Institute for Biology of Stem Cells, Department of Biomolecular Engineering, University of California Santa Cruz, Santa Cruz, California, United States of America.
PLoS One. 2010 Jan 20;5(1):e8785. doi: 10.1371/journal.pone.0008785.
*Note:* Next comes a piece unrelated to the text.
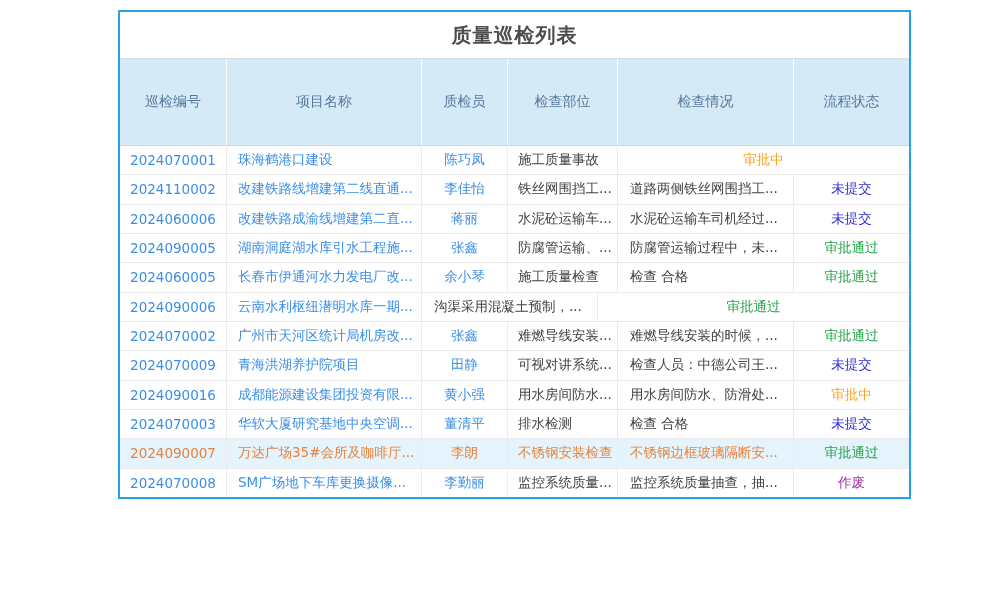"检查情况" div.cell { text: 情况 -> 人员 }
Hematopoietic stem cells (HSC) are rare, multipotent cells capable of generating all specialized cells of the blood system. Appropriate regulation of HSC quiescence is thought to be crucial to maintain their lifelong function; however, the molecular pathways controlling stem cell quiescence remain poorly characterized. Likewise, the molecular events driving leukemogenesis remain elusive. In this study, we compare the gene expression profiles of steady-state bone marrow HSC to non-self-renewing multipotent progenitors; to HSC treated with mobilizing drugs that expand the HSC pool and induce egress from the marrow; and to leukemic HSC in a mouse model of chronic myelogenous leukemia. By intersecting the resulting lists of differentially regulated genes we identify a subset of molecules that are downregulated in all three circumstances, and thus may be particularly important for the maintenance and function of normal, quiescent HSC. These results identify potential key regulators of HSC and give insights into the clinically important processes of HSC mobilization for transplantation and leukemic development from cancer stem cells.
造血干细胞(HSC)是一种稀有、多能的细胞,能够生成所有血液系统的特化细胞。适当调节 HSC 的静止状态被认为对维持其终身功能至关重要;然而,控制干细胞静止的分子途径仍未被充分描述。同样,驱动白血病发生的分子事件仍然难以捉摸。在这项研究中,我们将稳态骨髓 HSC 的基因表达谱与非自我更新的多能祖细胞进行比较;与用动员药物处理的 HSC 进行比较,这些药物可扩大 HSC 池并诱导其从骨髓中移出;并与慢性粒细胞白血病小鼠模型中的白血病 HSC 进行比较。通过交叉比较差异调节基因的列表,我们确定了一组在所有三种情况下都下调的分子,因此它们可能对维持和功能正常、静止的 HSC 特别重要。这些结果确定了 HSC 的潜在关键调节因子,并深入了解了临床上重要的 HSC 动员过程,用于移植和癌症干细胞来源的白血病发展。